For some smaller companies, car rental is such a small piece
of the program that management is not a high priority. Wakida said ground
transportation accounted for about $2 million in spending in his program, and
car rental made up only about $100,000 of that, insufficient volume for a
contract. Trip-planning technology, now more accessible, also helps companies
evaluate when other options, including public transportation, would be more
feasible than car rental, Abad said.
Payment
Almost three-quarters of the SMEs BTN surveyed negotiate
directly with suppliers for corporate card programs, which have a low barrier
to entry for companies that want to use them.

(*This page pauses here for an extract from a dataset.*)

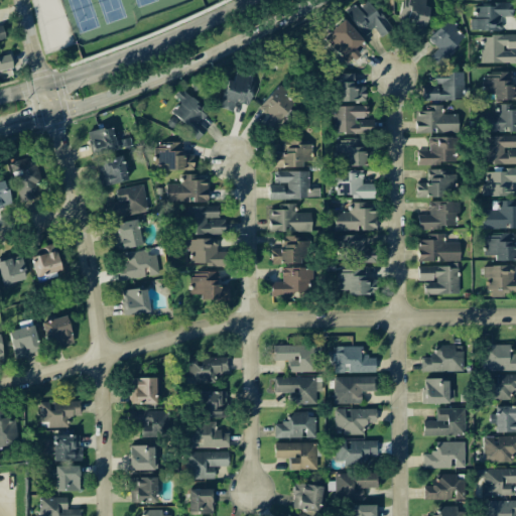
[(361,37),(374,29),(379,37),(392,29),(374,0),(365,0),(346,12),(361,37)]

In general, there is no spending minimum for setting up a
corporate card program, so setting them up can make sense even for companies
with as little as $25,000 in spending per year or as few as five travelers,
said Mario Kriebel, vice president of commercial payment solutions for BCD
Travel. Implementation still presents challenges, however, including employee
credit checks and ensuring that fees don't outweigh benefits, he said.
Some bank issuers market directly to smaller business with
specialized programs that include such benefits as longer payment terms and
travel-related insurance packages, Kriebel said. Only 9 percent of SME buyers
in BTN's survey said such programs were their primary approach to their
card programs.
Use of personal credit cards is still a
prevalent approach among SMEs, and that presents its own set of challenges,
Kriebel said. "Travelers generally like that setup, because they earn a
lot of miles or points using their private credit cards," he said. "One
drawback is that it provides the company no management information system data
to control expenses. Another is that the reimbursement process can be heavy,
especially if a company has international travelers."